Europe and its Colonies
European nations of the 17th to 19th centuries attempted to put it into effect through commercial policies designed to produce a favourable balance of trade, through acquisition and development of colonies as exclusive markets and sources of raw materials, and, in England, through the Navigation Acts, which made the shipping and marketing of colonial goods the monopoly of British merchants and shippers.
Mercantilism was intended to benefit European powers, but it was not wholly disadvantageous to the colonies. It provided a protective mantle for early development in many places. However, it has been argued that mercantilist policies left colonial economies dependent on staple production (see Staple Thesis) and obstructed their industrial development.
The system was eventually dismantled with the repeal of both the Corn Laws in 1846 and the Navigation Acts in 1849, and the elimination of duties that had favoured colonial timber.
Critics of Mercantilism
Scottish economist Adam Smith criticized mercantilism. In The Wealth of Nations, he argued that trade between two nations can benefit both parties.
Smith also argued that certain countries or regions could specialize in production and thereby benefit from economies of scale to produce cheaper products. He said collusion between state and industry, a key part of mercantilism, was harmful for the general population.
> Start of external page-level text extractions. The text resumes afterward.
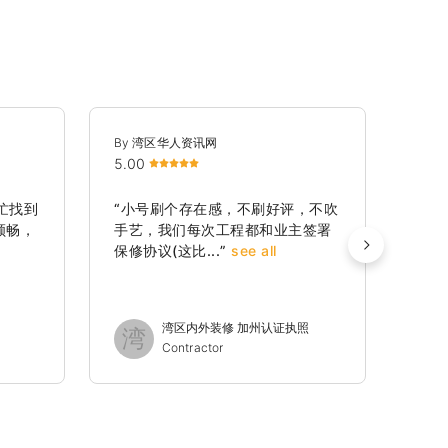
By 湾区华人资讯网
By 
5.00
5.00
帮忙找到
“小号刷个存在感，不刷好评，不吹
“推
顺畅，
手艺，我们每次工程都和业主签署
傅做
保修协议(这比...”
see all
专业
湾区内外装修 加州认证执照
湾
Contractor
Smith’s work challenged the accepted view that a nation’s wealth could be measured in terms of the country’s store of gold and silver. This view creates a situation where a nation does not want to spend its precious metal on goods (importing), but wants to collect more precious metal by selling its goods (exporting).
Smith believed that a better system would see both sides freely exchanging to mutual benefit. A nation’s value is not its collection of gold and silver, he argued, but rather the total of its production and commerce. The same idea is expressed today by measuring Gross National Product to determine a country’s wealth.